10466 entry daha
  • iş arkadaşınızın, sizin için kendi evinden getirdiği içi dolu şu saklama kabı.

    *
  • geçen kırmızı ışıkta bekliyorum. yanda orta refüjde teyzeler çiçek dikiyor. hava sıcak cam açık. gözgöze geldik gülümsedim, kolay gelsin dedim. abi kimse dememiş herhalde bi anda ikisinin de gözleri ışıldadı, güldüler, teşekkür ettiler. diyor ki canını yediğim teyzem çiçek vereyim mi sana. yaa o kadar mutlu oldum ki. ben güldüm onlar güldü. bu hayatta 30saniyeliğine mutlu olduk üçümüz de. ilerleyip aynadan baktığımda hala birbirlerine bişiler söyleyip gülerek arkamdan bakıyorlardı. basit bi "kolay gelsin" benim hayatımda iz bıraktı. onlar hatırlar mı bilmem ama ben çiçek vereyim mi diyen teyzemi ve o an yüklenen hissi unutacağımı sanmıyorum.
  • varsa, kahvenin yanında bi dal sigara, bi deniz havası eşliğinde.
    annenin yaptığı ev yemeği kokusuyla eve girmek.
    sevdiğin insanla el ele yürürken hissedilen o basit mutluluk ve güven hissi.
    anne veya babayı o küçük şeylerle mutlu edebilmek.
    aileyle (kafanın uyuştuğu, memnun olabilen kesim) zaman geçirmek.
    özellikle fakir olanları, çocuklara alınan oyuncak, çikolata vs..
  • koşmak. koşabilmek. özlediğim kendime her adımda kavuşuyor olmak.

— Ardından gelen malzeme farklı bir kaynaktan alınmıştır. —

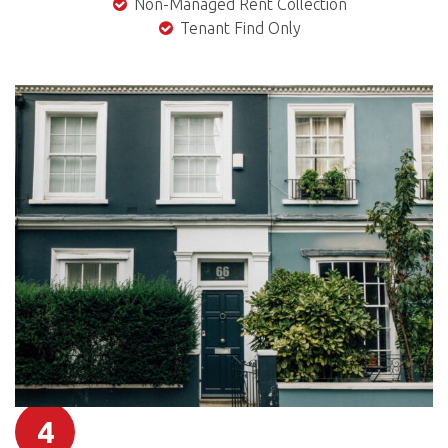
Non-Managed Rent Collection
Tenant Find Only
4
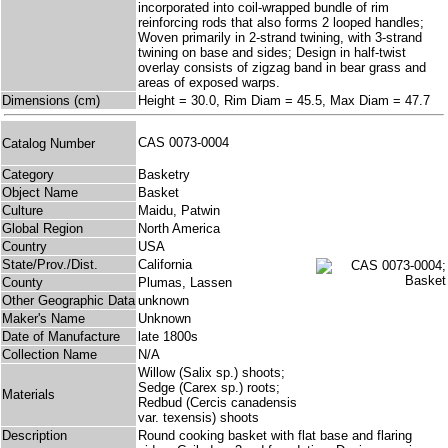
incorporated into coil-wrapped bundle of rim
reinforcing rods that also forms 2 looped handles;
Woven primarily in 2-strand twining, with 3-strand
twining on base and sides; Design in half-twist
overlay consists of zigzag band in bear grass and
areas of exposed warps.
Dimensions (cm)
Height = 30.0, Rim Diam = 45.5, Max Diam = 47.7
CAS 0073-0004
Catalog Number
Category
Basketry
Object Name
Basket
Culture
Maidu, Patwin
Global Region
North America
Country
USA
State/Prov./Dist.
California
County
Plumas, Lassen
Other Geographic Data
unknown
Maker's Name
Unknown
Date of Manufacture
late 1800s
Collection Name
N/A
Willow (Salix sp.) shoots;
Sedge (Carex sp.) roots;
Materials
Redbud (Cercis canadensis
var. texensis) shoots
Description
Round cooking basket with flat base and flaring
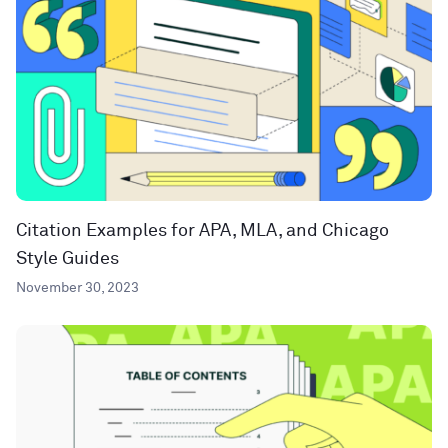
Citation Examples for APA, MLA, and Chicago
Style Guides
November 30, 2023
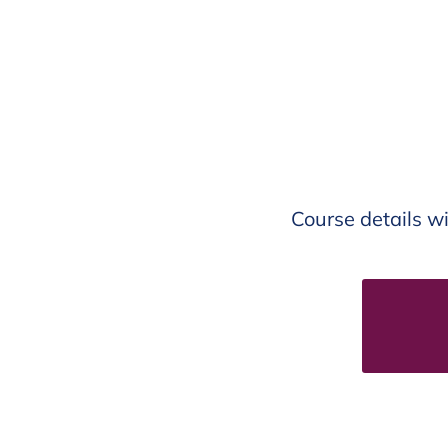
Course details wi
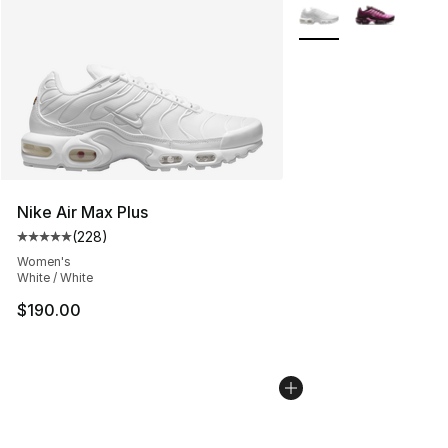
More Colors Availabl
Nike Air Max Plus
(
228
)
Average customer rating - [5 out of 5 stars], 228 revie
Women's
White / White
$190.00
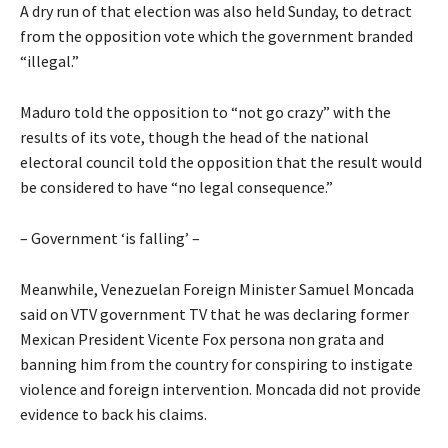
A dry run of that election was also held Sunday, to detract
from the opposition vote which the government branded
“illegal.”
Maduro told the opposition to “not go crazy” with the
results of its vote, though the head of the national
electoral council told the opposition that the result would
be considered to have “no legal consequence.”
– Government ‘is falling’ –
Meanwhile, Venezuelan Foreign Minister Samuel Moncada
said on VTV government TV that he was declaring former
Mexican President Vicente Fox persona non grata and
banning him from the country for conspiring to instigate
violence and foreign intervention. Moncada did not provide
evidence to back his claims.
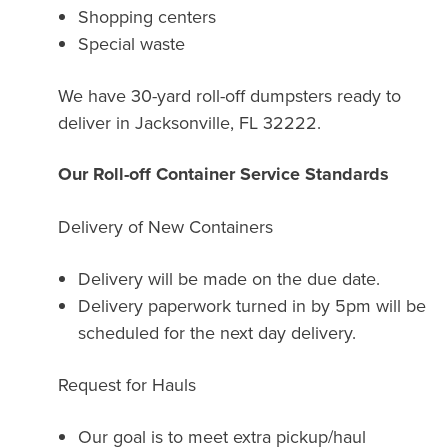
Shopping centers
Special waste
We have 30-yard roll-off dumpsters ready to
deliver in Jacksonville, FL 32222.
Our Roll-off Container Service Standards
Delivery of New Containers
Delivery will be made on the due date.
Delivery paperwork turned in by 5pm will be
scheduled for the next day delivery.
Request for Hauls
Our goal is to meet extra pickup/haul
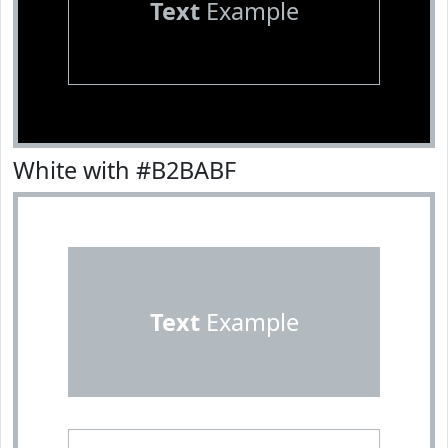
Text
Example
White with #B2BABF
Text
Example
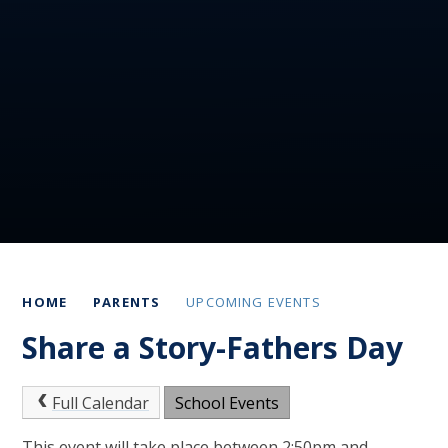
HOME
PARENTS
UPCOMING EVENTS
Share a Story-Fathers Day
Full Calendar
School Events
This event will take place between 2:50pm and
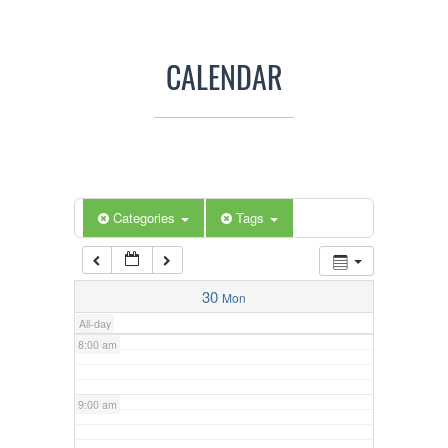
3:00 am
CALENDAR
4:00 am
5:00 am
Categories
Tags
6:00 am
7:00 am
30
Mon
All-day
8:00 am
9:00 am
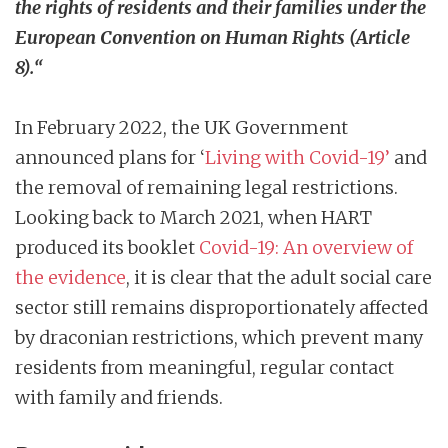
the rights of residents and their families under the
European Convention on Human Rights (Article
8).
“
In February 2022, the UK Government
announced plans for ‘
Living with Covid-19
’
and
the removal of remaining legal restrictions.
Looking back to March 2021, when HART
produced its booklet
Covid-19: An overview of
the evidence
, it is clear that the adult social care
sector still remains disproportionately affected
by draconian restrictions, which prevent many
residents from meaningful, regular contact
with family and friends.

    öleceğimi sandığım o sahilde yeniden doğmak. hiçbir şeyin tahayyül ettiğin kadar kötü olmadığını fark ettiğin o an.
  • hayatında ilk kez yaptığın bi yemeğin muazzam olması.

    bi dahakine aynı tarifin böyle tutmayacağını bile bile afiyetle gömmek paha biçilemez.
  • bilincin kapanarak uyuyabilmek.
  • iş çıkışı bira
    yemek sonrası çay
    beklenmedik anda izlediğinin dizinin yeni bölümünün geldiğini fark etmek
  • güzel bir kadınla deniz kenarında oturup dalgaların sesini dinlemek.

    arka fonda güzel bir şarkı açıyorum mis gibi.

    moins joli
  • görsel

    hâlâ, her defasında sorması kalp.